Christine McVie, the English musician whose smoky vocals and romantic lyrics propelled rock group Fleetwood Mac to international success, passed away on Wednesday, the band and her family announced on social media.
She turned 79.
“There are no words to describe our sadness at the passing of Christine McVie,” the group said in a statement on Twitter Wednesday afternoon. “She was truly one-of-a-kind, special and extremely talented.”
“She was the best musician anyone can have in their band and the best friend anyone can have in their life. We were so lucky to have a life with her,” the band added. “Individually and together, we have deeply cherished Christine and are thankful for the wonderful memories we have. She will be missed so much.”
In a statement on InstagramMcVie’s family said she “passed away peacefully” surrounded by loved ones in a hospital after a “brief illness”.
“We kindly ask that you respect the family’s privacy at this most painful time,” the family said, “and we want everyone to hold Christine in their hearts and remember the life of an incredible human being and a respected musician who is universally loved.” used to be. .”
McVie was once married to Fleetwood Mac bass guitarist John McVie. The turmoil in their relationship was one of the creative engines behind the stragglers’ immensely popular album ‘Rumours’, released in 1977.

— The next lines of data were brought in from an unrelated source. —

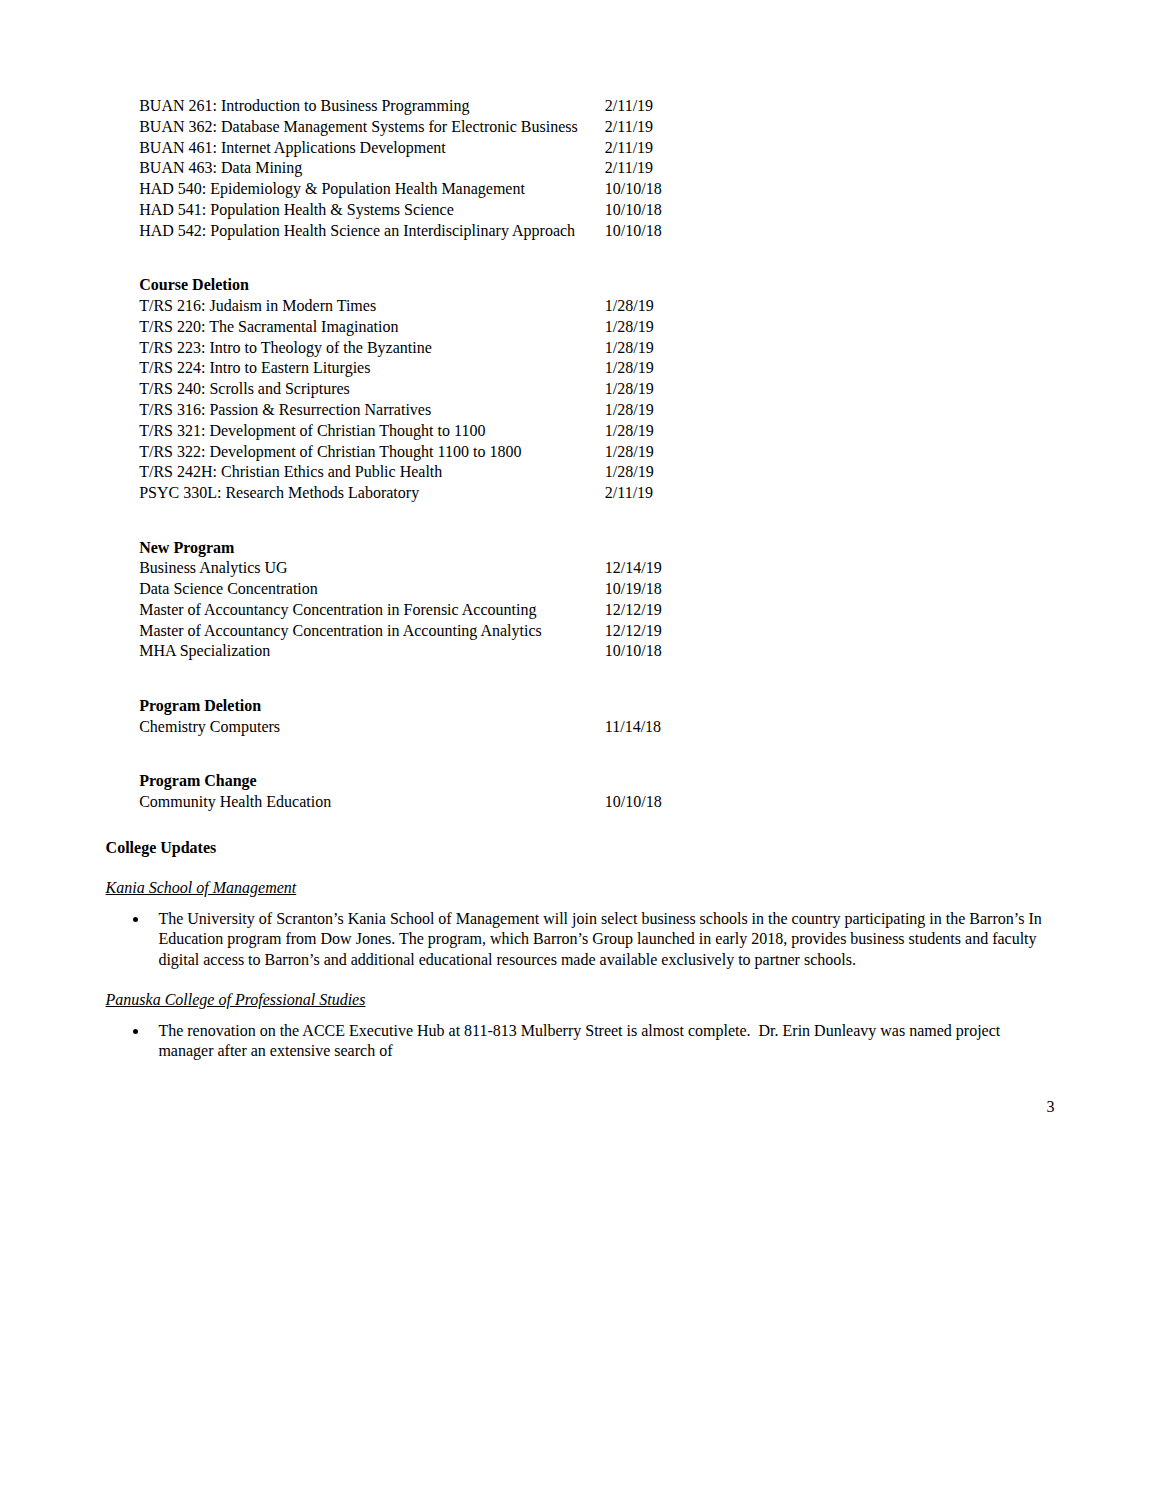BUAN 261: Introduction to Business Programming 2/11/19
BUAN 362: Database Management Systems for Electronic Business 2/11/19
BUAN 461: Internet Applications Development 2/11/19
BUAN 463: Data Mining 2/11/19
HAD 540: Epidemiology & Population Health Management 10/10/18
HAD 541: Population Health & Systems Science 10/10/18
HAD 542: Population Health Science an Interdisciplinary Approach 10/10/18
Course Deletion
T/RS 216: Judaism in Modern Times 1/28/19
T/RS 220: The Sacramental Imagination 1/28/19
T/RS 223: Intro to Theology of the Byzantine 1/28/19
T/RS 224: Intro to Eastern Liturgies 1/28/19
T/RS 240: Scrolls and Scriptures 1/28/19
T/RS 316: Passion & Resurrection Narratives 1/28/19
T/RS 321: Development of Christian Thought to 11001/28/19
T/RS 322: Development of Christian Thought 1100 to 18001/28/19
T/RS 242H: Christian Ethics and Public Health 1/28/19
PSYC 330L: Research Methods Laboratory 2/11/19
New Program
Business Analytics UG 12/14/19
Data Science Concentration 10/19/18
Master of Accountancy Concentration in Forensic Accounting 12/12/19
Master of Accountancy Concentration in Accounting Analytics 12/12/19
MHA Specialization 10/10/18
Program Deletion
Chemistry Computers 11/14/18
Program Change
Community Health Education 10/10/18
College Updates
Kania School of Management
The University of Scranton’s Kania School of Management will join select business schools in the country participating in the Barron’s In Education program from Dow Jones. The program, which Barron’s Group launched in early 2018, provides business students and faculty digital access to Barron’s and additional educational resources made available exclusively to partner schools.
Panuska College of Professional Studies
The renovation on the ACCE Executive Hub at 811-813 Mulberry Street is almost complete. Dr. Erin Dunleavy was named project manager after an extensive search of
3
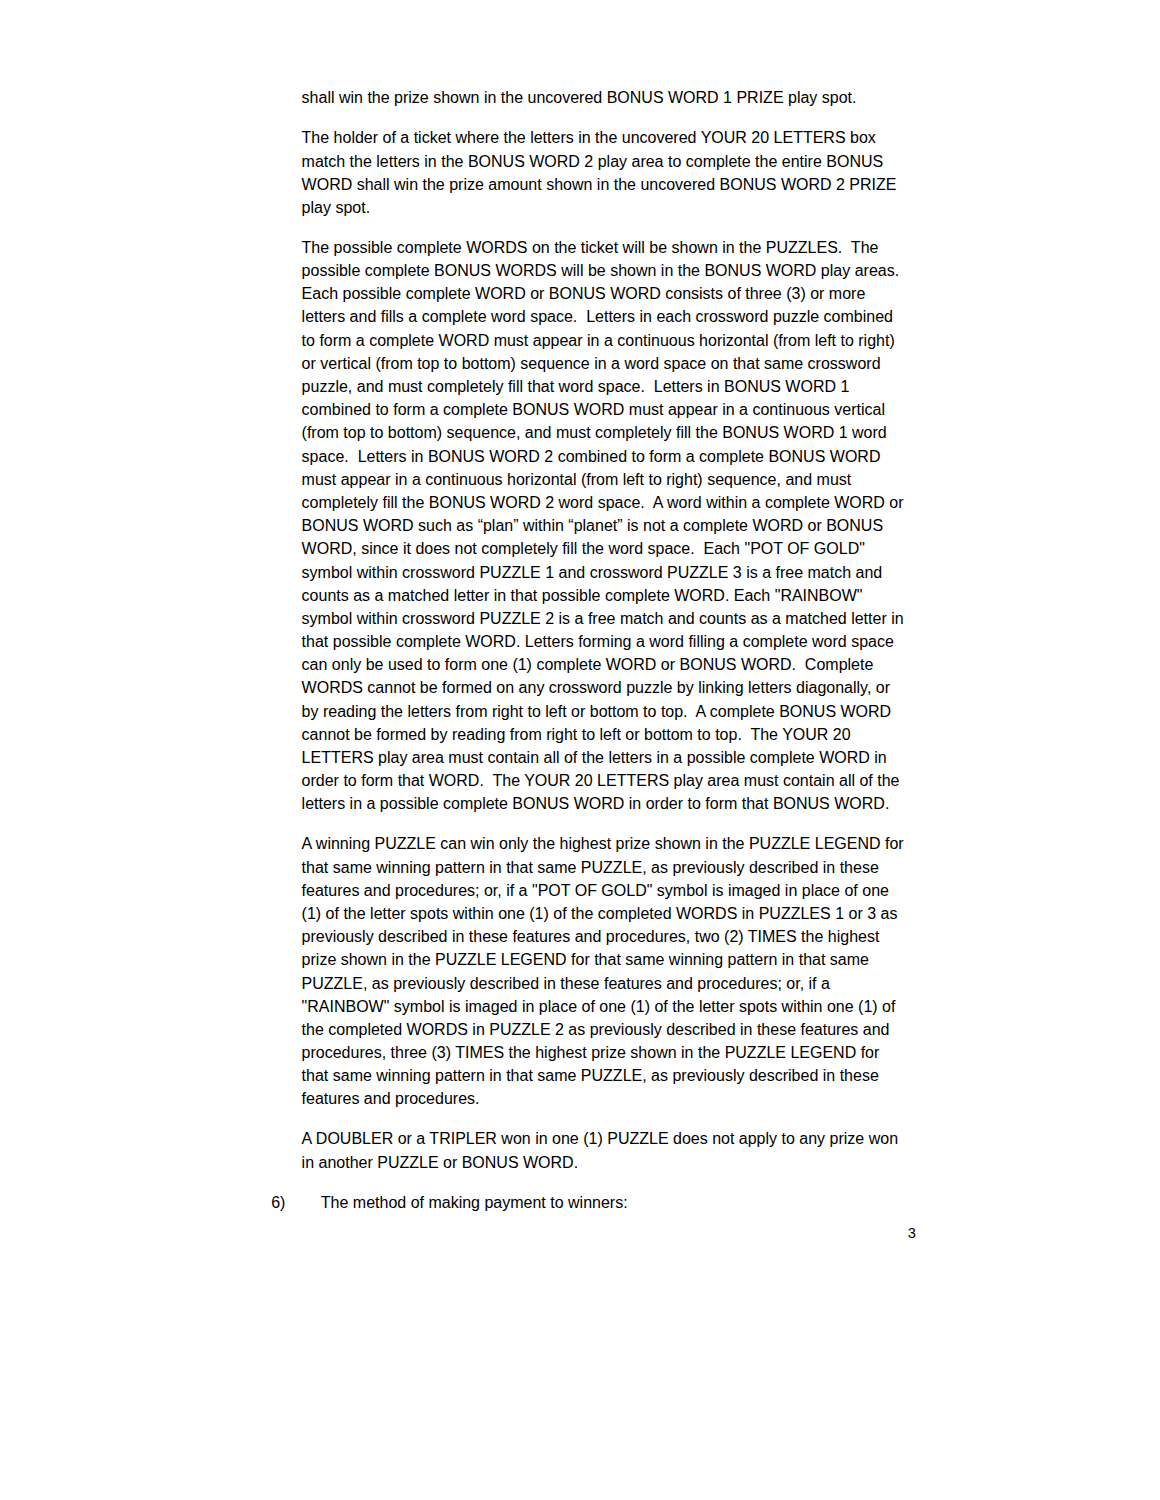shall win the prize shown in the uncovered BONUS WORD 1 PRIZE play spot.
The holder of a ticket where the letters in the uncovered YOUR 20 LETTERS box match the letters in the BONUS WORD 2 play area to complete the entire BONUS WORD shall win the prize amount shown in the uncovered BONUS WORD 2 PRIZE play spot.
The possible complete WORDS on the ticket will be shown in the PUZZLES. The possible complete BONUS WORDS will be shown in the BONUS WORD play areas. Each possible complete WORD or BONUS WORD consists of three (3) or more letters and fills a complete word space. Letters in each crossword puzzle combined to form a complete WORD must appear in a continuous horizontal (from left to right) or vertical (from top to bottom) sequence in a word space on that same crossword puzzle, and must completely fill that word space. Letters in BONUS WORD 1 combined to form a complete BONUS WORD must appear in a continuous vertical (from top to bottom) sequence, and must completely fill the BONUS WORD 1 word space. Letters in BONUS WORD 2 combined to form a complete BONUS WORD must appear in a continuous horizontal (from left to right) sequence, and must completely fill the BONUS WORD 2 word space. A word within a complete WORD or BONUS WORD such as “plan” within “planet” is not a complete WORD or BONUS WORD, since it does not completely fill the word space. Each "POT OF GOLD" symbol within crossword PUZZLE 1 and crossword PUZZLE 3 is a free match and counts as a matched letter in that possible complete WORD. Each "RAINBOW" symbol within crossword PUZZLE 2 is a free match and counts as a matched letter in that possible complete WORD. Letters forming a word filling a complete word space can only be used to form one (1) complete WORD or BONUS WORD. Complete WORDS cannot be formed on any crossword puzzle by linking letters diagonally, or by reading the letters from right to left or bottom to top. A complete BONUS WORD cannot be formed by reading from right to left or bottom to top. The YOUR 20 LETTERS play area must contain all of the letters in a possible complete WORD in order to form that WORD. The YOUR 20 LETTERS play area must contain all of the letters in a possible complete BONUS WORD in order to form that BONUS WORD.
A winning PUZZLE can win only the highest prize shown in the PUZZLE LEGEND for that same winning pattern in that same PUZZLE, as previously described in these features and procedures; or, if a "POT OF GOLD" symbol is imaged in place of one (1) of the letter spots within one (1) of the completed WORDS in PUZZLES 1 or 3 as previously described in these features and procedures, two (2) TIMES the highest prize shown in the PUZZLE LEGEND for that same winning pattern in that same PUZZLE, as previously described in these features and procedures; or, if a "RAINBOW" symbol is imaged in place of one (1) of the letter spots within one (1) of the completed WORDS in PUZZLE 2 as previously described in these features and procedures, three (3) TIMES the highest prize shown in the PUZZLE LEGEND for that same winning pattern in that same PUZZLE, as previously described in these features and procedures.
A DOUBLER or a TRIPLER won in one (1) PUZZLE does not apply to any prize won in another PUZZLE or BONUS WORD.
6)
The method of making payment to winners:
3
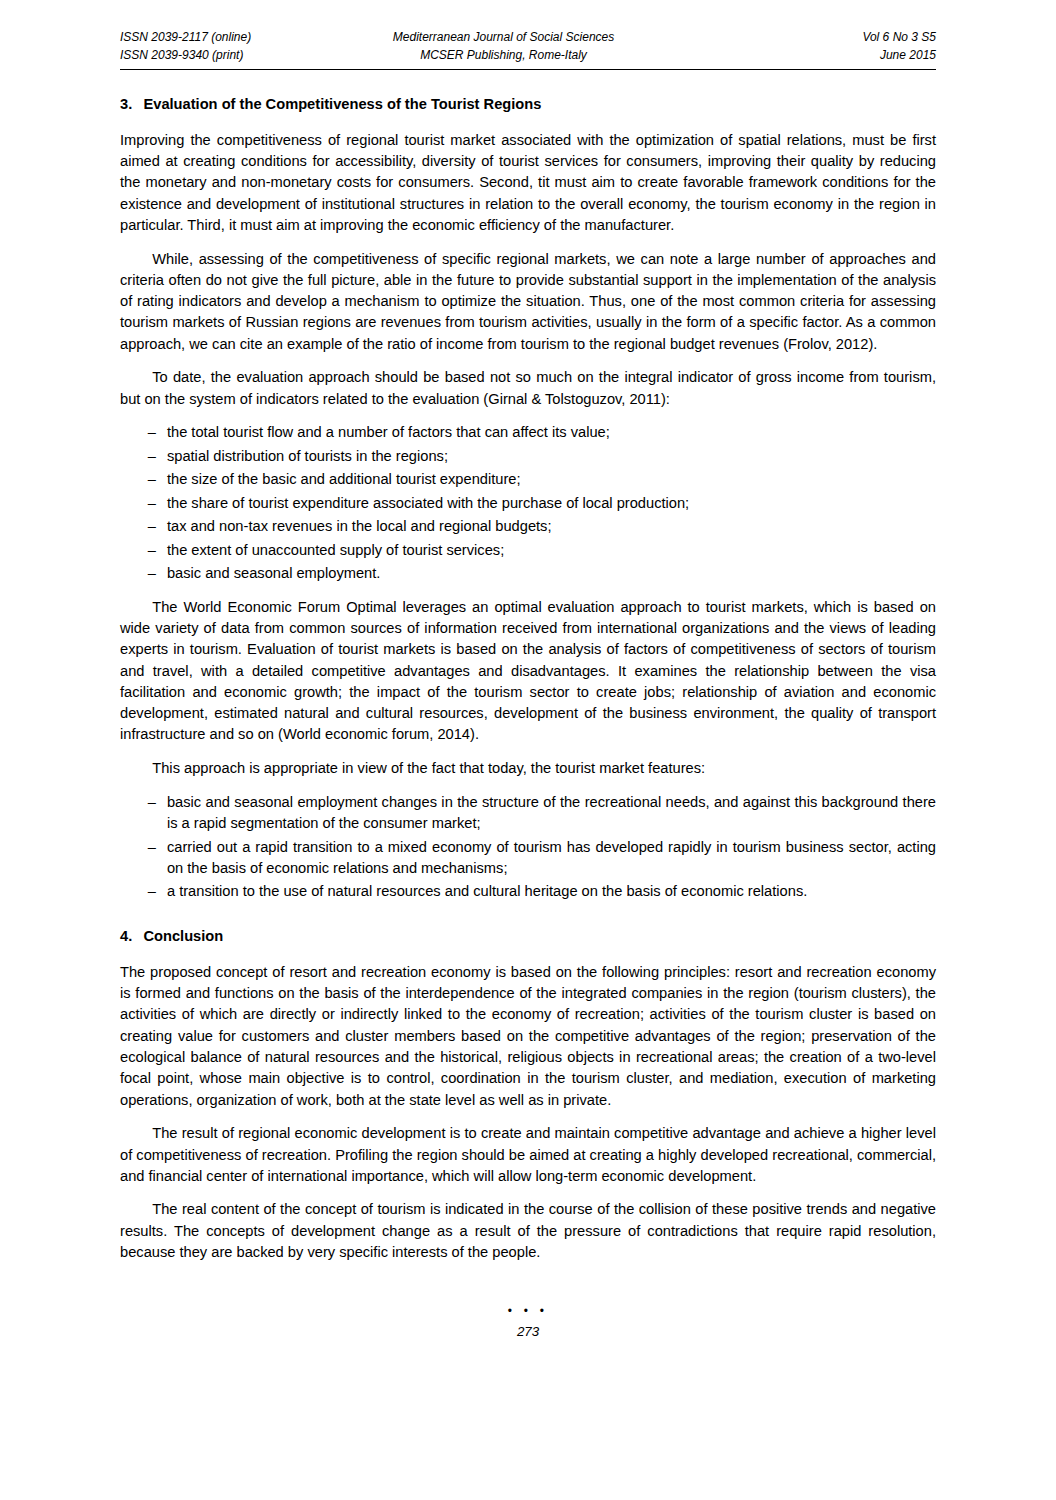| ISSN 2039-2117 (online) ISSN 2039-9340 (print) | Mediterranean Journal of Social Sciences MCSER Publishing, Rome-Italy | Vol 6 No 3 S5 June 2015 |
3. Evaluation of the Competitiveness of the Tourist Regions
Improving the competitiveness of regional tourist market associated with the optimization of spatial relations, must be first aimed at creating conditions for accessibility, diversity of tourist services for consumers, improving their quality by reducing the monetary and non-monetary costs for consumers. Second, tit must aim to create favorable framework conditions for the existence and development of institutional structures in relation to the overall economy, the tourism economy in the region in particular. Third, it must aim at improving the economic efficiency of the manufacturer.
While, assessing of the competitiveness of specific regional markets, we can note a large number of approaches and criteria often do not give the full picture, able in the future to provide substantial support in the implementation of the analysis of rating indicators and develop a mechanism to optimize the situation. Thus, one of the most common criteria for assessing tourism markets of Russian regions are revenues from tourism activities, usually in the form of a specific factor. As a common approach, we can cite an example of the ratio of income from tourism to the regional budget revenues (Frolov, 2012).
To date, the evaluation approach should be based not so much on the integral indicator of gross income from tourism, but on the system of indicators related to the evaluation (Girnal & Tolstoguzov, 2011):
the total tourist flow and a number of factors that can affect its value;
spatial distribution of tourists in the regions;
the size of the basic and additional tourist expenditure;
the share of tourist expenditure associated with the purchase of local production;
tax and non-tax revenues in the local and regional budgets;
the extent of unaccounted supply of tourist services;
basic and seasonal employment.
The World Economic Forum Optimal leverages an optimal evaluation approach to tourist markets, which is based on wide variety of data from common sources of information received from international organizations and the views of leading experts in tourism. Evaluation of tourist markets is based on the analysis of factors of competitiveness of sectors of tourism and travel, with a detailed competitive advantages and disadvantages. It examines the relationship between the visa facilitation and economic growth; the impact of the tourism sector to create jobs; relationship of aviation and economic development, estimated natural and cultural resources, development of the business environment, the quality of transport infrastructure and so on (World economic forum, 2014).
This approach is appropriate in view of the fact that today, the tourist market features:
basic and seasonal employment changes in the structure of the recreational needs, and against this background there is a rapid segmentation of the consumer market;
carried out a rapid transition to a mixed economy of tourism has developed rapidly in tourism business sector, acting on the basis of economic relations and mechanisms;
a transition to the use of natural resources and cultural heritage on the basis of economic relations.
4. Conclusion
The proposed concept of resort and recreation economy is based on the following principles: resort and recreation economy is formed and functions on the basis of the interdependence of the integrated companies in the region (tourism clusters), the activities of which are directly or indirectly linked to the economy of recreation; activities of the tourism cluster is based on creating value for customers and cluster members based on the competitive advantages of the region; preservation of the ecological balance of natural resources and the historical, religious objects in recreational areas; the creation of a two-level focal point, whose main objective is to control, coordination in the tourism cluster, and mediation, execution of marketing operations, organization of work, both at the state level as well as in private.
The result of regional economic development is to create and maintain competitive advantage and achieve a higher level of competitiveness of recreation. Profiling the region should be aimed at creating a highly developed recreational, commercial, and financial center of international importance, which will allow long-term economic development.
The real content of the concept of tourism is indicated in the course of the collision of these positive trends and negative results. The concepts of development change as a result of the pressure of contradictions that require rapid resolution, because they are backed by very specific interests of the people.
• • •
273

Christine McVie penned some of the most cherished lines in the Fleetwood Mac songbook, penning the lyrics to global hits like “Everywhere”, “Little Lies” and “Don’t Stop” – a song that later became synonymous with the first presidential campaign from Bill Clinton.
In her lyrics, she describes the highs and lows of love in simple yet soulful terms. “You Make Loving Fun”, one of the melodic highlights of “Rumours” and a staple of Fleetwood Mac’s tours, encapsulated the joyful abandonment of romance.
In the 1970s, when Fleetwood Mac was at its commercial peak, the band sold tens of millions of records and grew into the pantheon of rock acts. Fans around the world were entranced by the transcendent melodies – and fixated on behind-the-scenes drama.
The breakup of the McVies – and the concomitant split of fellow singer-songwriters Stevie Nicks and Lindsey Buckingham – led to “Rumours”, a timeless joint diary of domestic dissolution and one of the best-selling albums of all time.
McVie retired from Fleetwood Mac in 1998, after the group was inducted into the Rock and Roll Hall of Fame.
She rejoined the band in early 2014 for an exciting world tour, reuniting with the “Rumors” era incarnation of a group known for frequent lineup changes.
“First of all to be in a band with another girl who was this amazing musician – she instantly became my best friend,” Nicks said of McVie in an article published in The New Yorker in February. “Christine was a whole different ball game.”
Born on July 12, 1943 in Birmingham, England, Christine Anne Perfect showed a natural gift for the musical arts at a young age.
She got her professional start in 1967 with British blues band Chicken Shack. She met and married John McVie after a brief courtship, officially joining his band in 1970.
Christine McVie quickly became an integral member of Fleetwood Mac, adding dimension as a mesmerizing low alto singer, songwriter and keyboardist. McVie’s early notable contributions include the tunes “Over My Head” and “Say You Love Me.”
John and Christine McVie divorced in 1978, though they remained friends and remained in the band together through beloved albums such as “Tusk” (1979) and “Mirage” (1982).
She was married for a second time, to Eduardo “Eddy” Quintela, from 1986 to 2003.
McVie won two Grammy AwardsIt is one of a total of seven nominations, and in 2014 she earned a lifetime achievement honor from the British Academy of Songwriters, Composers and Authors.